İkincisi:Ahiret Şehididir ki;şidddetli karın ağrısı, yanarak veya şiddetli bir ölümle ölen,lohusa halinde ölen,malını ve ırzını müdafaa ederken öldürülen, şu anda olduğu gibi;doğuda mazlumen öldürülen vb.... müslümanlardır
Üçüncüsü:Hem dünya hem ahiret şehididir ki; kamil şehid budur.Bunlar, ayet-i kerimede onlara ölü demeyniz hitab-ı Celiline muhatab olan bahtiyar kullardır.Mevlam bizleri bunlardan eylesin.İşte bu kamil şehidler;Kur'an ve Hadisin hakimiyyetini devam ettirmek veya tesisi için küffara karşı mücahede eden mücahidindir. Bu şehidler, yıkanmadan defn edilirler.

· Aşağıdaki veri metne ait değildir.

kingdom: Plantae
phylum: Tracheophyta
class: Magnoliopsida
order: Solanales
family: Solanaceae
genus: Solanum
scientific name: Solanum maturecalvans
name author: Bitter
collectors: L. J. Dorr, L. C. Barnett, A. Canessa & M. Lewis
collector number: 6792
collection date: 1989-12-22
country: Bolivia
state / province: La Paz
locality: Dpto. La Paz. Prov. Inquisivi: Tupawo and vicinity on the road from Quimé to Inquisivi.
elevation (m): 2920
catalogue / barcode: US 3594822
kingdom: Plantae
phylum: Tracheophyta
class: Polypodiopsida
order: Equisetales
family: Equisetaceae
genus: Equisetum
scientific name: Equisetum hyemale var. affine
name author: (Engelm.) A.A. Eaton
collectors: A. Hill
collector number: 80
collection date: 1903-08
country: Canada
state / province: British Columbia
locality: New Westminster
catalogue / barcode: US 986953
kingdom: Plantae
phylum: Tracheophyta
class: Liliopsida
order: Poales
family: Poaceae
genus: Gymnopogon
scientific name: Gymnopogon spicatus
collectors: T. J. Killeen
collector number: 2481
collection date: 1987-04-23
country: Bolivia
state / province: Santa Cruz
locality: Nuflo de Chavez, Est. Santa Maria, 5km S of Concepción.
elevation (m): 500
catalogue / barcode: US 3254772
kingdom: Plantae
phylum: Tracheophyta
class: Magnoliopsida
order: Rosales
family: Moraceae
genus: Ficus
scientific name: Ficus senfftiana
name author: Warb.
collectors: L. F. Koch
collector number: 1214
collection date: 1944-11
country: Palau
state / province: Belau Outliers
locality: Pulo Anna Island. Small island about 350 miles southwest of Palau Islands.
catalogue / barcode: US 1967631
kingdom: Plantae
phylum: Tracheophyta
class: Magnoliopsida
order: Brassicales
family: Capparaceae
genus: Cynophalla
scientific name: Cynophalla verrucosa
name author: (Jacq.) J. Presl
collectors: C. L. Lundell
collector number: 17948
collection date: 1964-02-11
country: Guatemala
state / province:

Hal böyle iken;beşeri bir sistemin yürürlükte olduğu şu zaman ve zeminde şehid olan müslümanlar olsa olsa mazlumen öldrürüldükleri için ahiret şehididirler..Olası bir sınır ötesi tatbikatta ise değişen bir durum olmaz.Ölenler ancak ve ancak ahiret şehidi olabilirler.
Hem şehid olmamak onların tasarruflarında değil ki;vazife gelince silah altına alınıyorlar...
Cenab-ı Hak,mazlumen öldürülen kardeşlerimize merhamet, geride kalanlarına sabır ihsan eylesin.
___________________________________________________________________
Andolsun Zikirden sonra Zebur'da da :''Yeryüzüne salih kullarım varis olacaktır'' diye yazmıştık.(Enbiya,105)
Ankebut kardeşimize katılıyorum.. Ümitlerimizi yitirmemeliyiz...İnanın bana namuslu ve Allah için hizmet diye yanıp tutuşan birçok genç var bu ülkede.. Hergün bu gençler için dua etmeli onlara manevi yardımlarda bulunulmalı. Hergün bir çok insana bu ülkede Kuran-ı Kerim öğretiliyor İslamın güzellikleri öğretiliyor. Ümitlerinizi sağlam tutun ve inanın. 24 saat ibadet eden Kuran okuyan bu gençler oldukça bu ülkede içimiz rahat olsun..
Allah hepinizden razı ve memnun olsun.